== WHAT TO WORK ON ==
Put each line from the line with "city: Juterbog" to the line with "sub-region: Waukesha County", both ends included, into a Markdown table with a Row column that numbers the rows and a Line column that holds the line, skipping any blank lines. Leave the pictures out of the table.

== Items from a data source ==

►

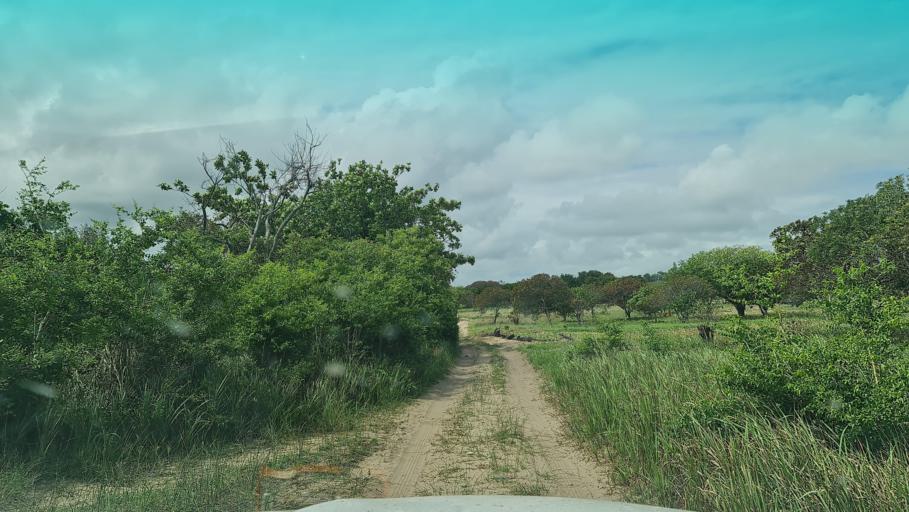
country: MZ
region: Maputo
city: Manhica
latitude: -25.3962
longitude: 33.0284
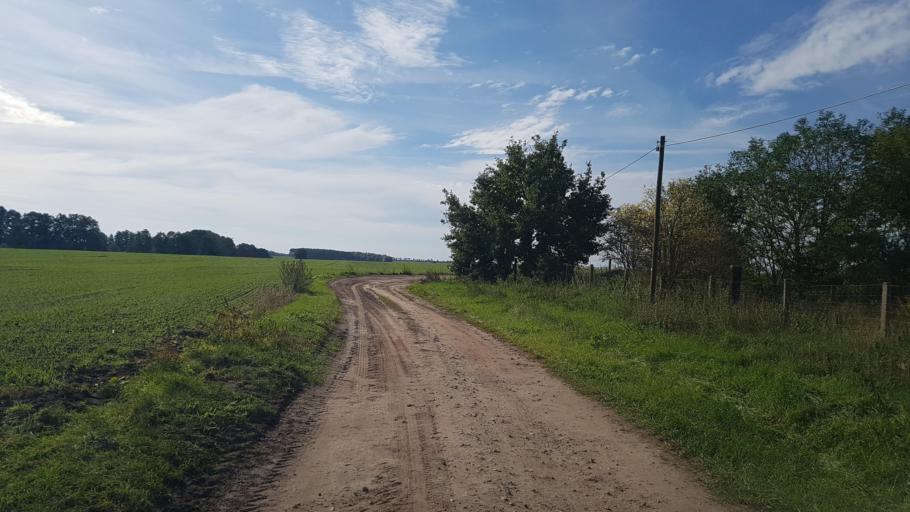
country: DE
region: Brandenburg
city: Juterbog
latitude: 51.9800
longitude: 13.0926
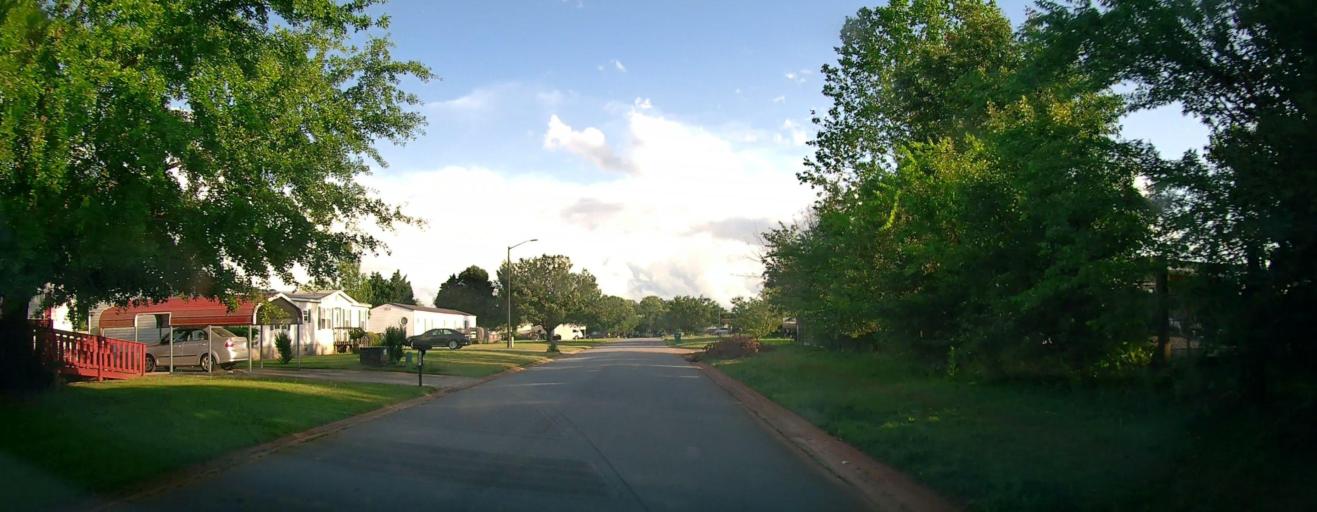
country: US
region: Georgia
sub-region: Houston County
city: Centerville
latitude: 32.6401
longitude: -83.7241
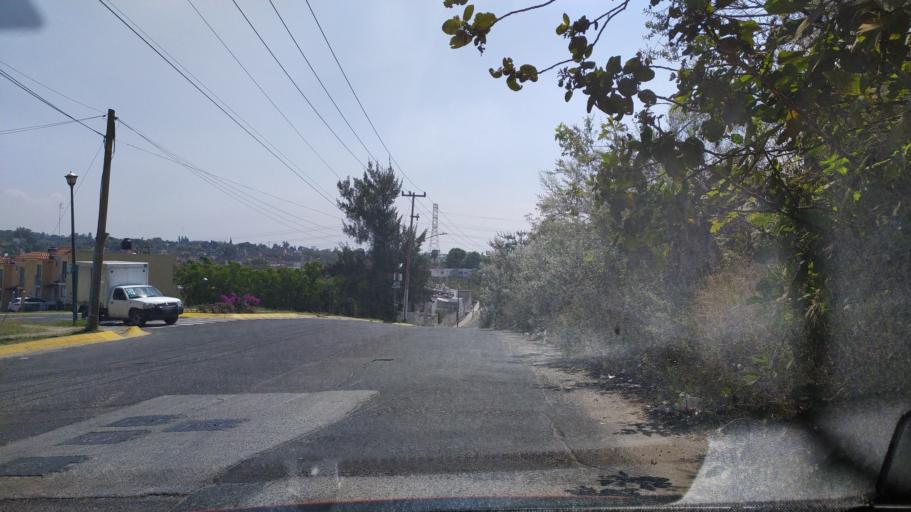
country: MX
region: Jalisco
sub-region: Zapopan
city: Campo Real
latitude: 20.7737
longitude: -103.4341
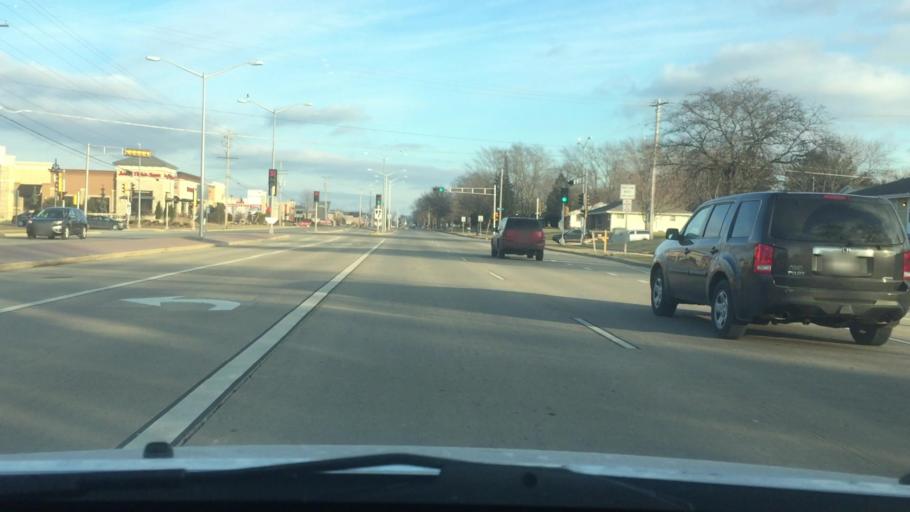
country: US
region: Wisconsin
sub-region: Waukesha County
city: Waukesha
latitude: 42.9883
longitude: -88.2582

◄
►

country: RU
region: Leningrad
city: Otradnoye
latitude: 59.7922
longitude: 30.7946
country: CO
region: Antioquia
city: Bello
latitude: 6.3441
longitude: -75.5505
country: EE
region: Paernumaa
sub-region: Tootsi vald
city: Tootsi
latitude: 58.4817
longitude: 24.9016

◄

== OUTPUT BELOW ==
| Row | Line |
|---|---|
| 1 | city: Juterbog |
| 2 | latitude: 51.9800 |
| 3 | longitude: 13.0926 |
| 4 | country: US |
| 5 | region: Georgia |
| 6 | sub-region: Houston County |
| 7 | city: Centerville |
| 8 | latitude: 32.6401 |
| 9 | longitude: -83.7241 |
| 10 | country: MX |
| 11 | region: Jalisco |
| 12 | sub-region: Zapopan |
| 13 | city: Campo Real |
| 14 | latitude: 20.7737 |
| 15 | longitude: -103.4341 |
| 16 | country: US |
| 17 | region: Wisconsin |
| 18 | sub-region: Waukesha County |